Character Analysis Joe Christmas

 

Early in his life, Joe came to the conclusions that he had Negro blood in him even though he was able to pass for a white person. As he later acknowledged, he has spent his entire life trying to reconcile this fact and trying to find some society where he is accepted as a person and not as a mixed breed.

The earliest things he can remember are connected with his Negro blood, His stay in, and later abduction from, the orphanage was directly related to the fact that he possesses Negro blood. His encounter with the dietitian at the orphanage — an encounter that affected his entire life — is connected with the fact that he has Negro blood, since the dietitian calls him a "nigger bastard." His adoption by the McEacherns was rapidly transacted so that the orphanage would not have to acknowledge that they had been harboring a person with Negro blood. And during the course of the novel, each person to whom he confesses this fact later uses it in some way to try to force a change upon Joe or to wreak vengeance upon him.

Consequently, Joe's plight in life consists of his attempts to find a place where he could belong as an individual where it would not matter about his conflicting bloods. Thus, often during the novel, rather than facing his problem and solving his inner conflicts, Joe will frequently use violence against someone who tries to change him. He is then never able to discover his real self until after the murder of Joanna Burden.

While hiding from the posse, he realizes for the first time in his life that in order to find peace, he must first accept full responsibility for his heritage and his actions. As soon as he comes to this realization, he finds that he is at peace with himself.

He then accepts his fate and returns to Jefferson and prison. But once more, a woman (Mrs. Hines) comes to him and destroys his resolution. He must then escape from her and can do so only in death.

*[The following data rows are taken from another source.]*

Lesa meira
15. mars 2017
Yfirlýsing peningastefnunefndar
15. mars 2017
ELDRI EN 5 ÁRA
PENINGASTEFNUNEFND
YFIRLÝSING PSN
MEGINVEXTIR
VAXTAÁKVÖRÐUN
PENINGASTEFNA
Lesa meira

Thus instead of pleading guilty and accepting a life sentence in prison, Joe escapes and invites his own lynching. That he willingly accepts and desires death is seen by the fact that he makes no attempt to fire the pistol, but instead, passively accepts the death imposed upon him by the grim man, Percy Grimm. But Joe's murder is at the hands of a man, whereas his life was destroyed by the women who threatened his sense of order and his sense of individuality.